Il est vrai que, pendant de nombreuses années, nous nous sommes débrouillés pour avancer en tâtonnant dans le noir et pour tenir les pressions à distance. Nous l’avons fait avec l’aide de nos voisins, affligés de la même myopie. Ce dimanche cependant, la Ligue Arabe a marqué le huitième anniversaire de ses propositions de paix, qui offrent à Israël la normalisation en échange d’un terme mis à l’occupation et d’une solution concertée au problème des réfugiés, conformément à la Résolution 194 des Nations Unies. Mais Israël se comporte comme s’il n’avait jamais entendu parler de cette initiative historique. L’année dernière, il était trop occupé à exercer son droit douteux à établir une colonie illégale à Cheikh Jarrach, dans Jérusalem-Est. Le premier ministre Benjamin Nétanyahou, fermant les yeux sur la réalité, a essayer de persuader le monde que ce qui vaut pour Tel-Aviv vaut aussi pour Cheikh Jarrach. Il refuse tout simplement de voir que le monde en a assez de nous. Il lui est plus facile de se focaliser sur ses suiveurs de l’AIPAC, tout aussi myopes que lui. Et ce soir, tous vont jurer : « L’an prochain dans Jérusalem rebâtie » - en y incluant bien sûr la construction à Ramat Shlomo.

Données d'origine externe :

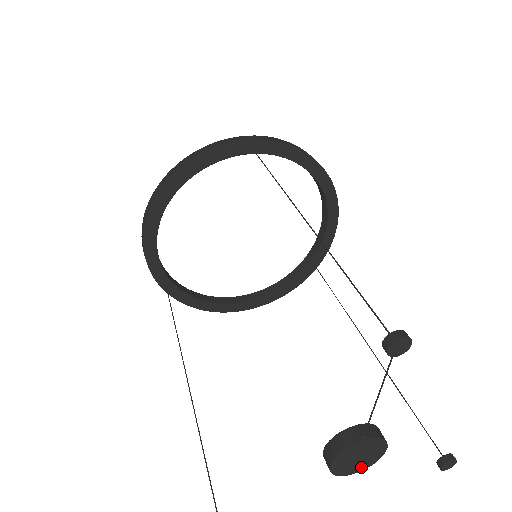
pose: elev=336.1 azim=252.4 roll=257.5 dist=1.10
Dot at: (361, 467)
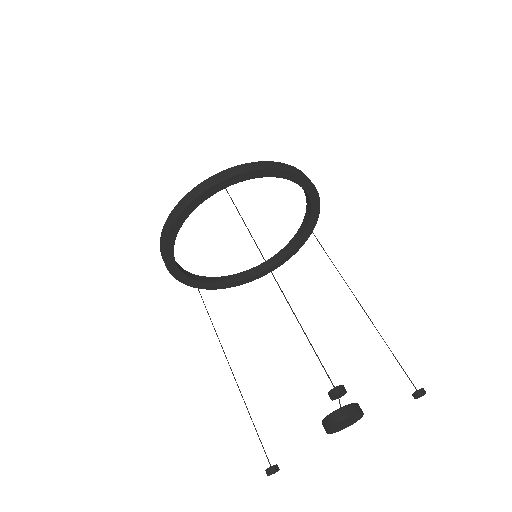
Dot at: (350, 424)
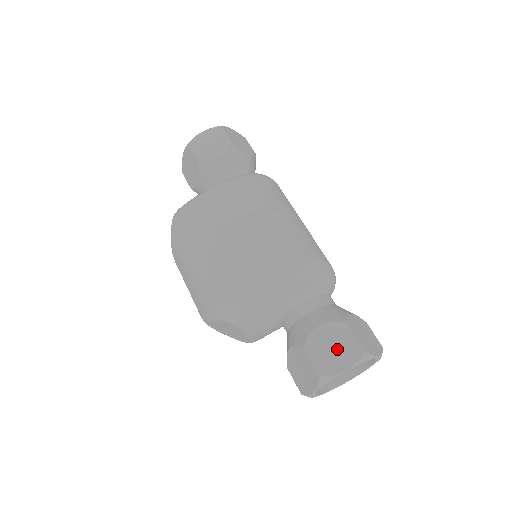
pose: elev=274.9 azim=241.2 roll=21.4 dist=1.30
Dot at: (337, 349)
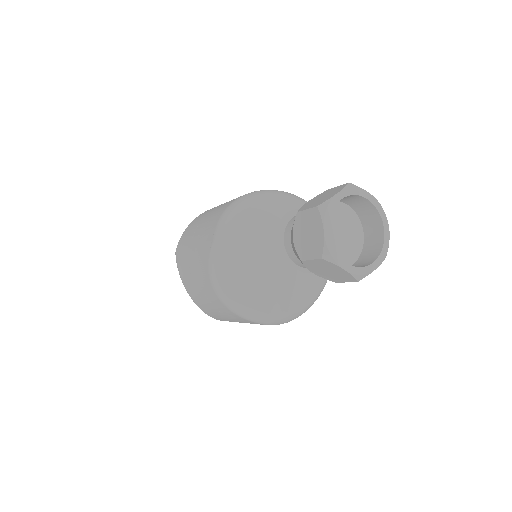
Dot at: (326, 195)
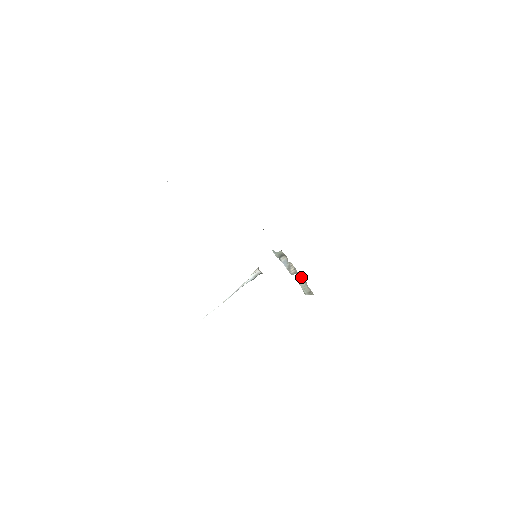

Hillary Clinton n’est pas juive, mais c’est à elle qu’il a incombé de rappeler aux juifs de l’AIPAC ce que la démographie va faire de leur chère démocratie juive au Moyen-Orient. Quelques jours plus tôt, elle était revenue de Moscou, où elle avait pris part à l’une des plus importantes réunions du Quartet. Les politiciens et les médias israéliens étaient trop occupés par l’accueil glacial qui attendait Nétanyahou à la Maison Blanche. Ils ne se sont aucunement souciés de la décision prise par les Etats-Unis, l’Union Européenne, la Russie et les Nations Unies, de convertir d’initiative unilatérale en projet international le plan d’instauration d’un état, élaboré par le premier ministre palestinien Salam Fayyad.
Le Quartet a déclaré soutenir ce plan, proposé en août 2009 pour établir un état palestinien dans les 24 mois. Ceci traduisait l’engagement sérieux des Palestiniens sur le fait que leur état possède un gouvernement juste et adéquat, et qu’il se comporte en voisin responsable. Ce qui signifie qu’il reste à Israël moins d’un an et demi pour parvenir à un accord avec les Palestiniens sur les frontières définitives, Jérusalem et les réfugiés. Si les Palestiniens suivent la voie de Fayyad, on peut s’attendre à ce qu’en août 2011 la communauté internationale, les Etats-Unis en tête, reconnaissent la Cisjordanie et Jérusalem-Est comme un pays indépendant occupé par une puissance étrangère. Est-ce que Nétanyahou va encore essayer d’expliquer que Jérusalem n’est pas une colonie ?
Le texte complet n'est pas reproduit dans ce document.